Follow these steps to run the application on your local machine:
git clone https://github.com/yourusername/your-repo-name.git
cd your-repo-name
First, make sure you have Python installed on your machine. Then, create and activate a virtual environment.
For Windows:
python -m venv env
env\Scripts\activate
For MacOS/Linux:
python3 -m venv env
source env/bin/activate
Install the required dependencies from the requirements.txt
file.
pip install -r requirements.txt
Before running the application, you need to set up the following environment variables for OpenAI and Qdrant API keys. Create a .env
file in the project directory and add your API keys as follows:
OPENAI_API_KEY=your_openai_api_key
QDRANT_API_KEY=your_qdrant_api_key
QDRANT_URL=your_qdrant_url
Once the environment is set up and all dependencies are installed, you can run the Streamlit app on your local machine:
streamlit run app.py
This will start the application and launch it in your default web browser at http://localhost:8501
.
Upload PDF File: On the left side of the screen, you’ll see an option to upload a PDF file. Once uploaded, the app will process the document and store its text in the vector database.
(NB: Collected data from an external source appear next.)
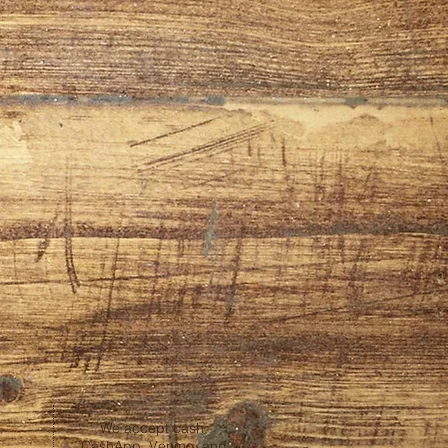
We accept cash,
CashApp, Venmo, and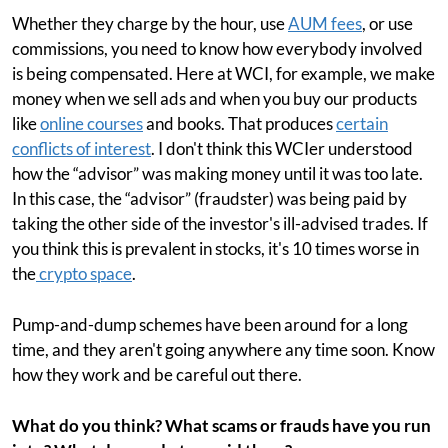
Whether they charge by the hour, use
AUM fees
, or use
commissions, you need to know how everybody involved
is being compensated. Here at WCI, for example, we make
money when we sell ads and when you buy our products
like
online courses
and books. That produces
certain
conflicts of interest
. I don't think this WCIer understood
how the “advisor” was making money until it was too late.
In this case, the “advisor” (fraudster) was being paid by
taking the other side of the investor's ill-advised trades. If
you think this is prevalent in stocks, it's 10 times worse in
the
crypto space
.
Pump-and-dump schemes have been around for a long
time, and they aren't going anywhere any time soon. Know
how they work and be careful out there.
What do you think? What scams or frauds have you run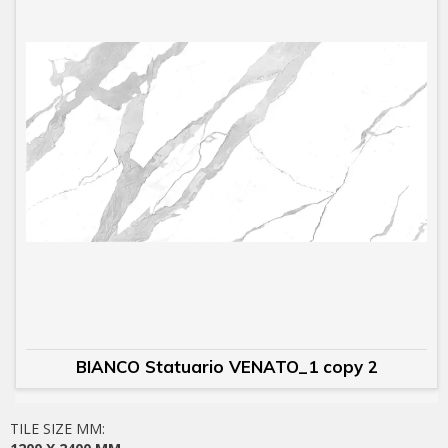
BIANCO Statuario VENATO_1 copy 2
TILE SIZE MM: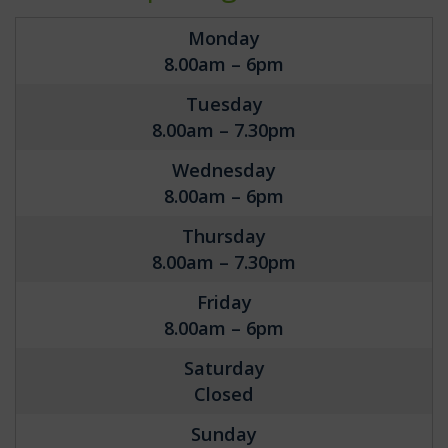
Monday
8.00am – 6pm
Tuesday
8.00am – 7.30pm
Wednesday
8.00am – 6pm
Thursday
8.00am – 7.30pm
Friday
8.00am – 6pm
Saturday
Closed
Sunday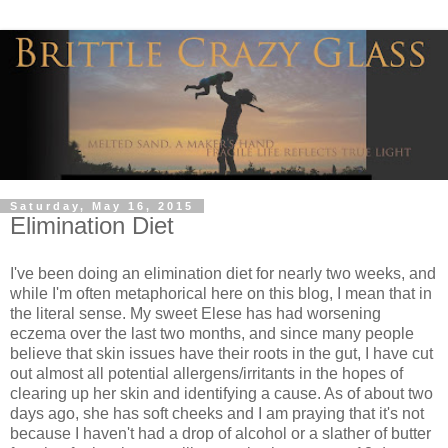
Saturday, May 16, 2015
Elimination Diet
I've been doing an elimination diet for nearly two weeks, and
while I'm often metaphorical here on this blog, I mean that in
the literal sense. My sweet Elese has had worsening
eczema over the last two months, and since many people
believe that skin issues have their roots in the gut, I have cut
out almost all potential allergens/irritants in the hopes of
clearing up her skin and identifying a cause. As of about two
days ago, she has soft cheeks and I am praying that it's not
because I haven't had a drop of alcohol or a slather of butter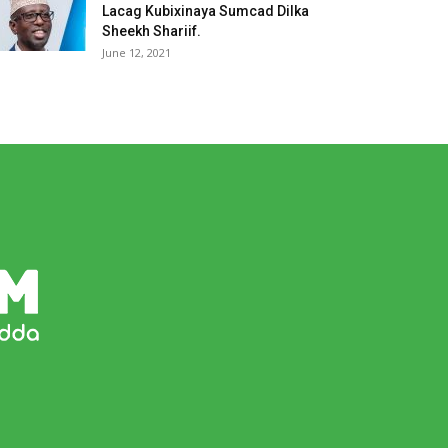
Lacag Kubixinaya Sumcad Dilka
Sheekh Shariif.
June 12, 2021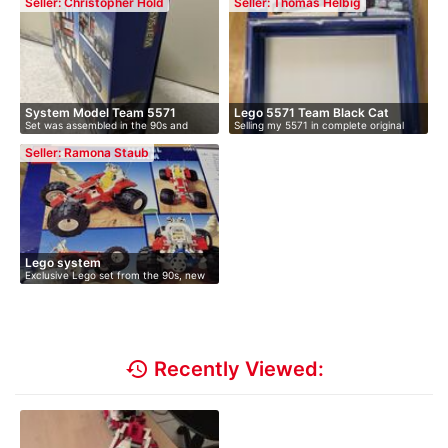
Seller: Christopher Hold
Seller: Thomas Helbig
System Model Team 5571
Lego 5571 Team Black Cat
Set was assembled in the 90s and
Selling my 5571 in complete original
model
stood …
co…
Seller: Ramona Staub
Lego system
Exclusive Lego set from the 90s, new
an…
history
Recently Viewed: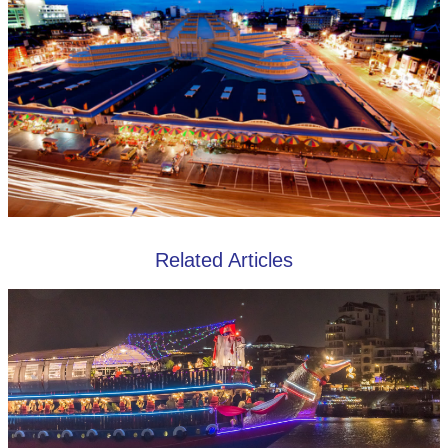
Related Articles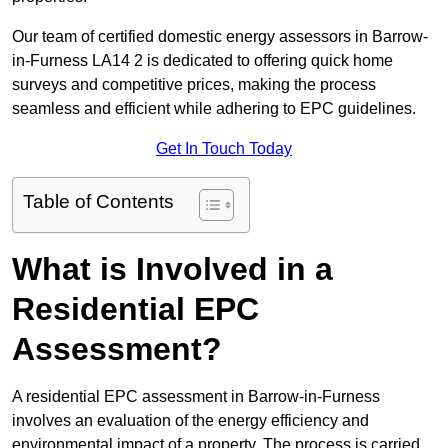
Our team of certified domestic energy assessors in Barrow-
in-Furness LA14 2 is dedicated to offering quick home
surveys and competitive prices, making the process
seamless and efficient while adhering to EPC guidelines.
Get In Touch Today
Table of Contents
What is Involved in a
Residential EPC
Assessment?
A residential EPC assessment in Barrow-in-Furness
involves an evaluation of the energy efficiency and
environmental impact of a property. The process is carried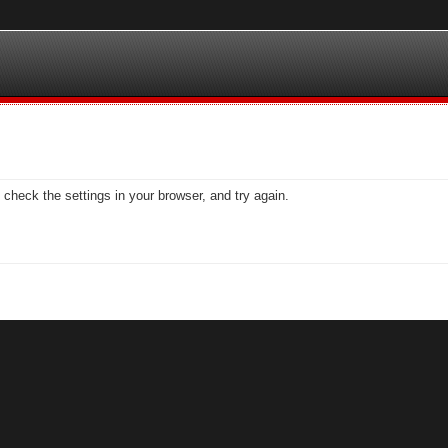
check the settings in your browser, and try again.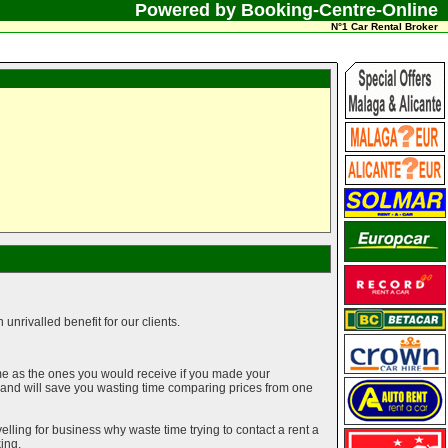
Powered by Booking-Centre-Online
N°1 Car Rental Broker
unrivalled benefit for our clients.
me as the ones you would receive if you made your
g and will save you wasting time comparing prices from one
elling for business why waste time trying to contact a rent a
ing.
Ask Questions in Urdu: After the document is processed, you can use the voice input to ask questions about the document in Roman Urdu. The bot will provide the response based on the document’s content.
View and Hear Responses: The bot's responses will be displayed as text and audio. You can play the audio directly within the app.
Chat History: The entire chat history will remain visible, including both your input and the bot's responses, along with audio playback for each response.
The application relies on the following libraries and services:
- LangChain: Used for text processing and document chunking.
- OpenAI GPT: Model used for generating responses based on document context.
- gTTS (Google Text-to-Speech): Converts the text responses into audio format.
- Qdrant: A vector database for storing and querying document embeddings.
- Streamlit: For building the web-based user interface and handling voice input.